Dataset entries
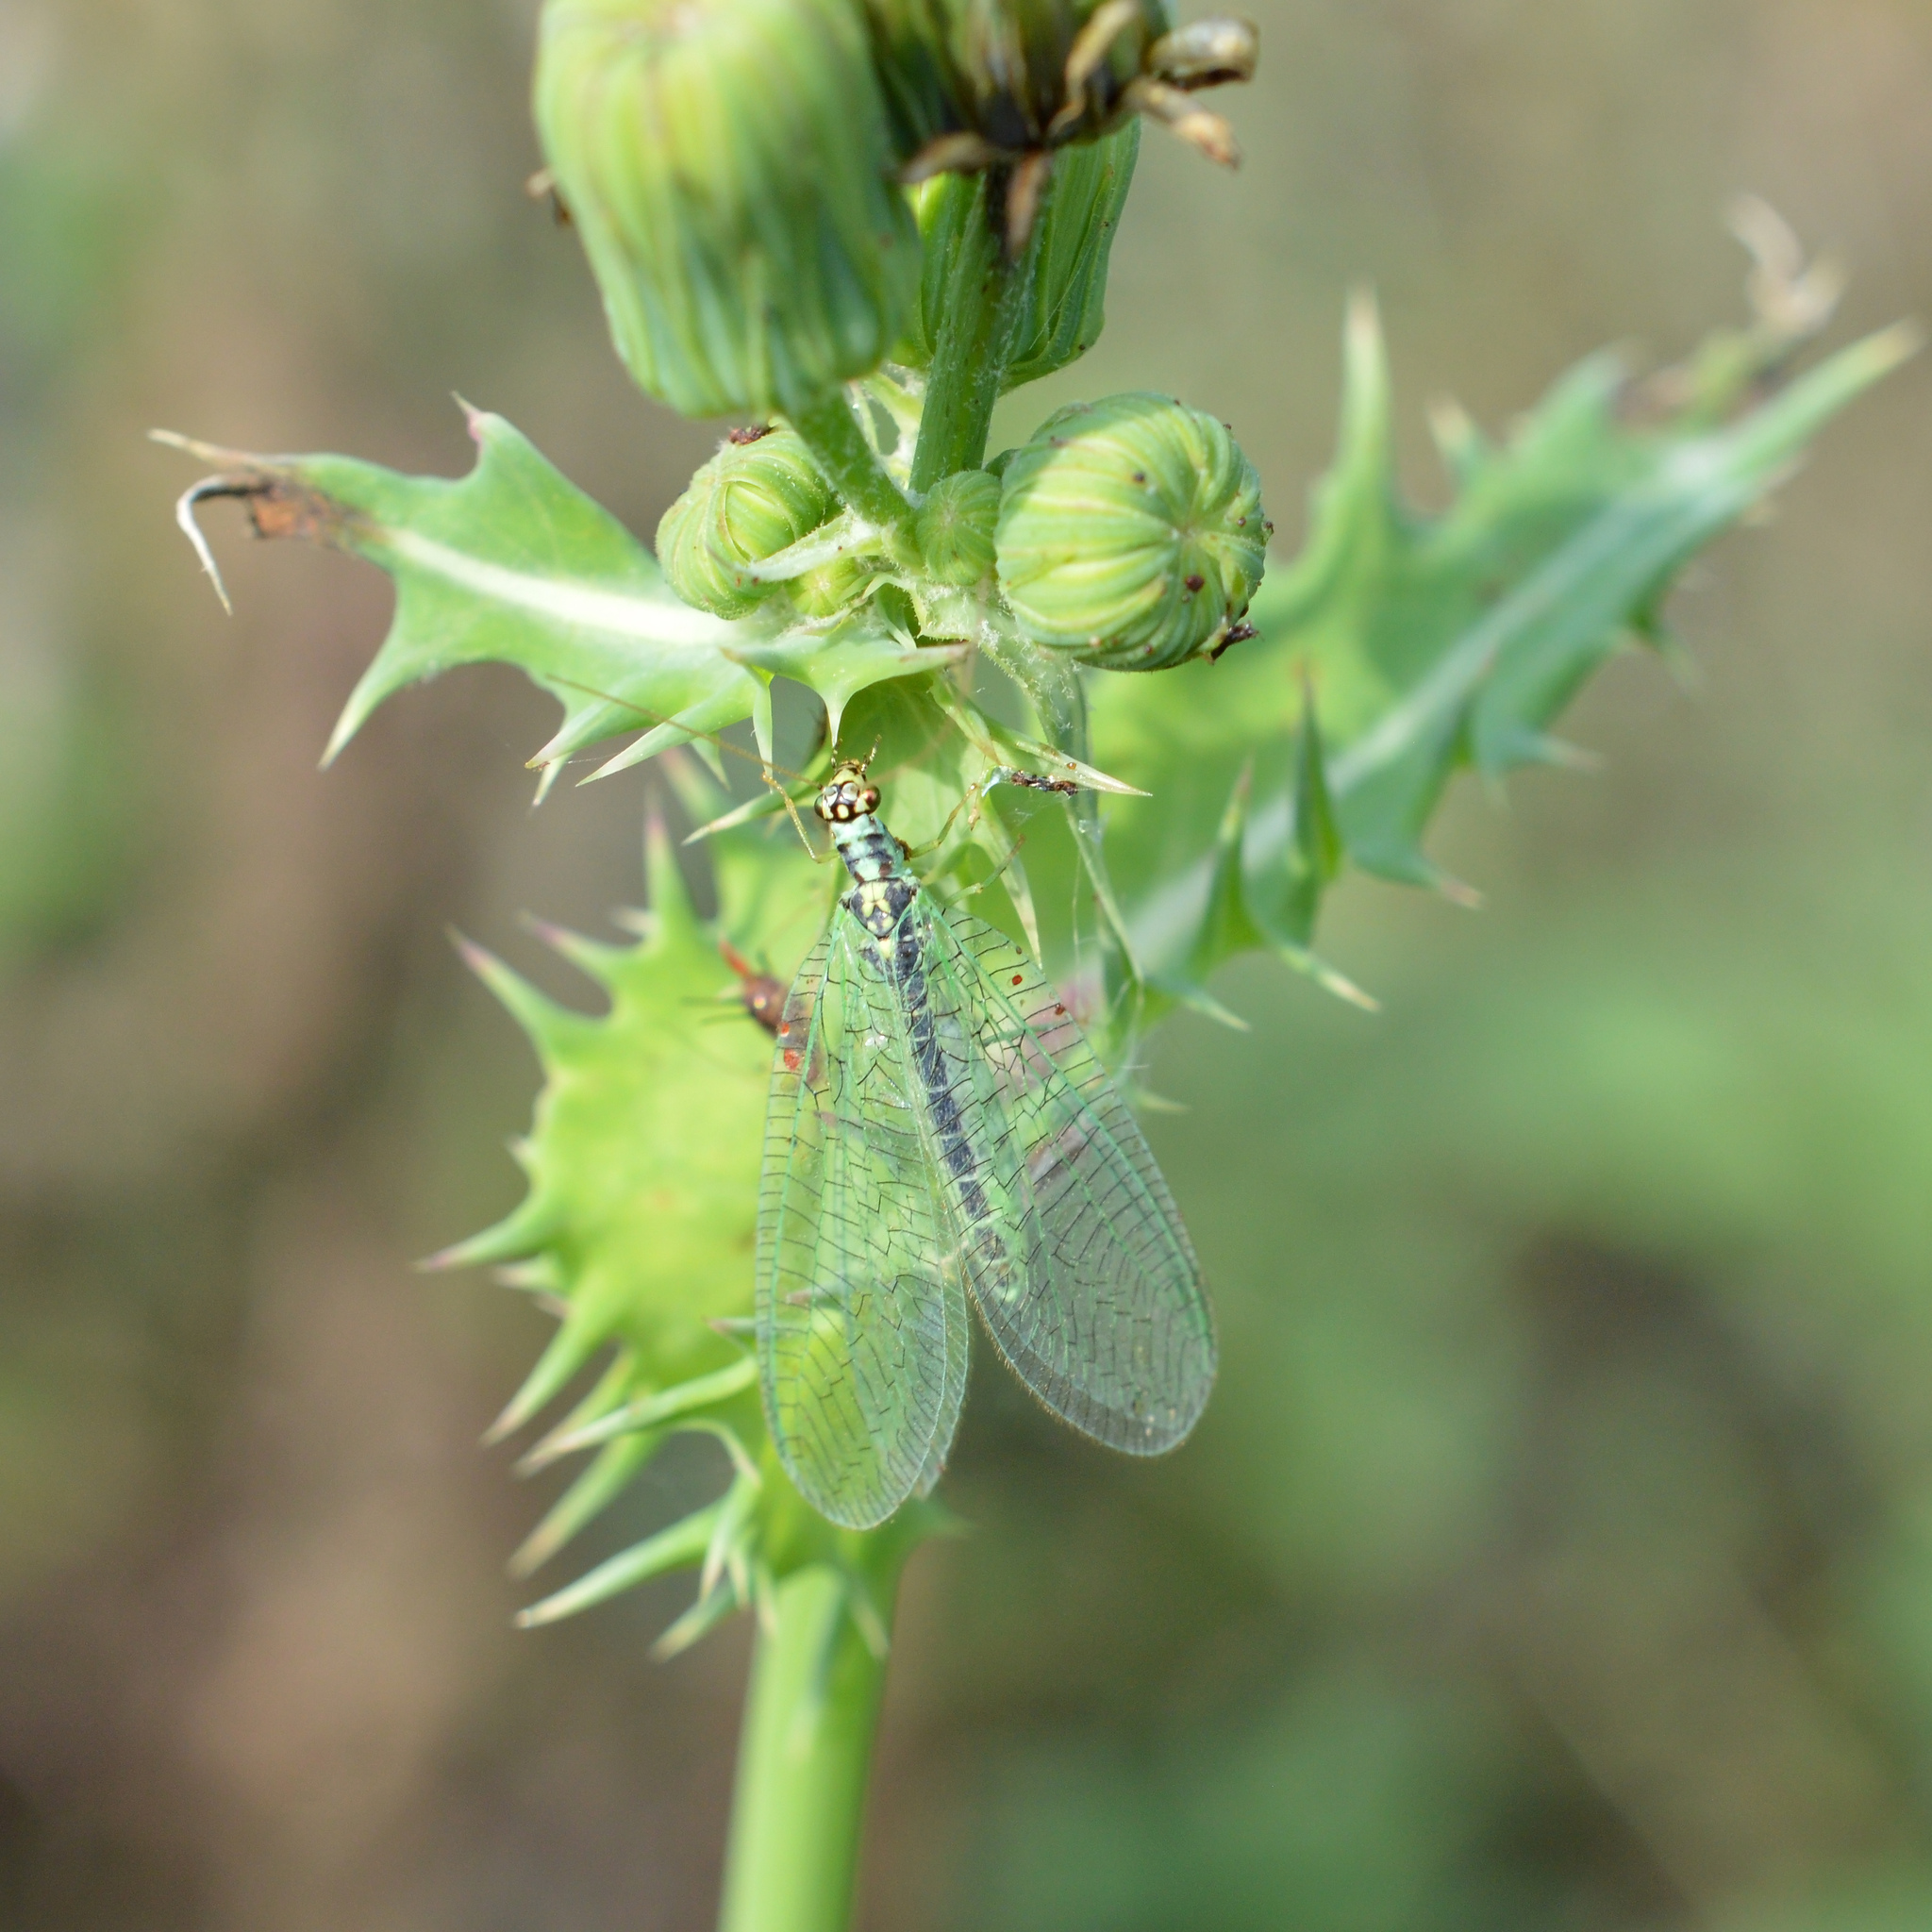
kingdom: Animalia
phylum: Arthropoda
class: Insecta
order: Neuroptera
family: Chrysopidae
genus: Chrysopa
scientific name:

The exercise
Rewrite the text lines of all the items above as a JSON list of strings, one string per line, leaving out blank lines and the pictures.

Complete answer
[
  "kingdom: Animalia",
  "phylum: Arthropoda",
  "class: Insecta",
  "order: Neuroptera",
  "family: Chrysopidae",
  "genus: Chrysopa",
  "scientific name:"
]